▶ _MATERIALS PROVIDED_
»»

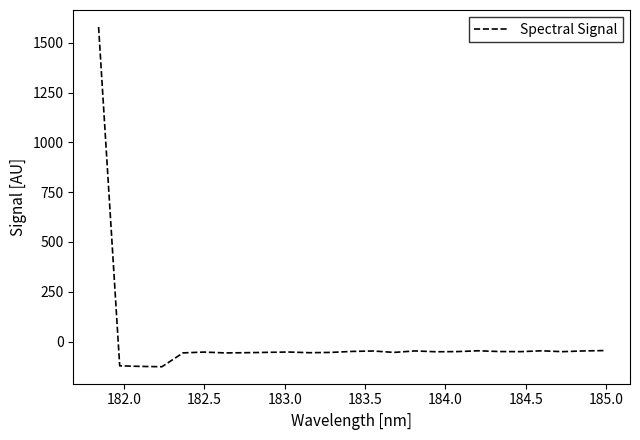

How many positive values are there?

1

««
»»

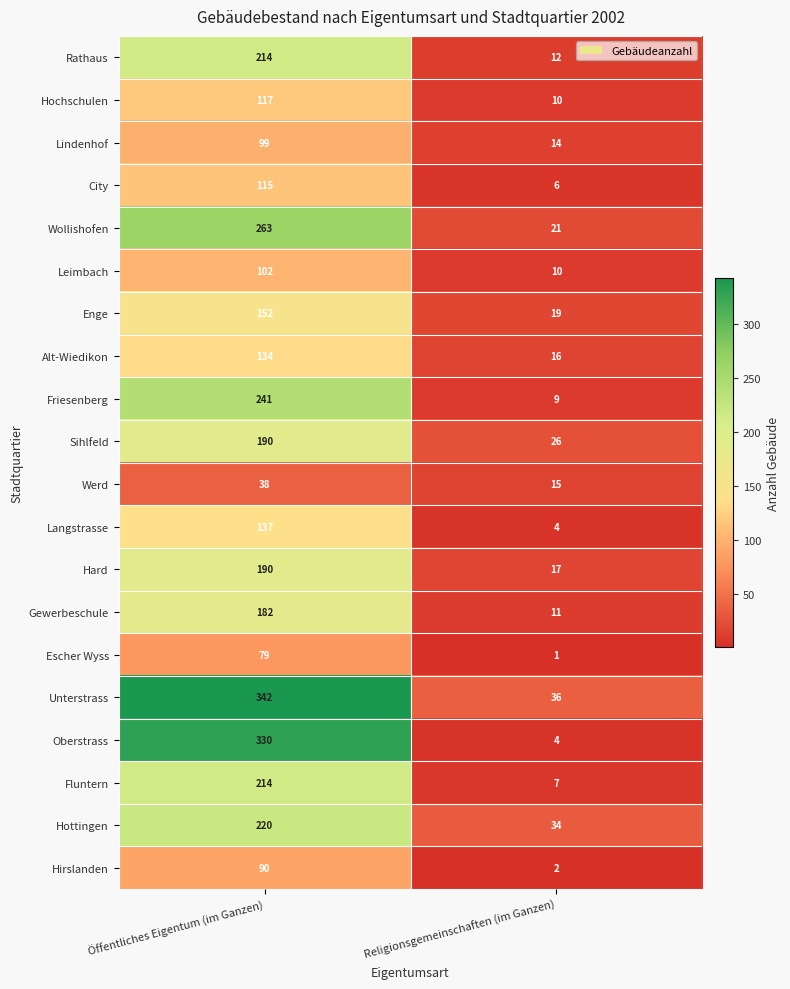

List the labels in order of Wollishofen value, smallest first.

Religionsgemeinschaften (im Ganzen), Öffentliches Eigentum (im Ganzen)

««
»»

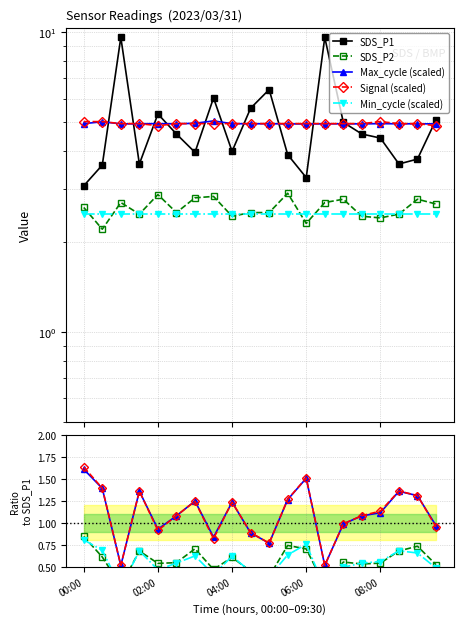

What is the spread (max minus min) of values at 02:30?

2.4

««

▶ _WHAT TO PRODUCE_
Count the lines of the records above that contain the string "values". Reply with the number alone.

▶ _SOLUTION_
2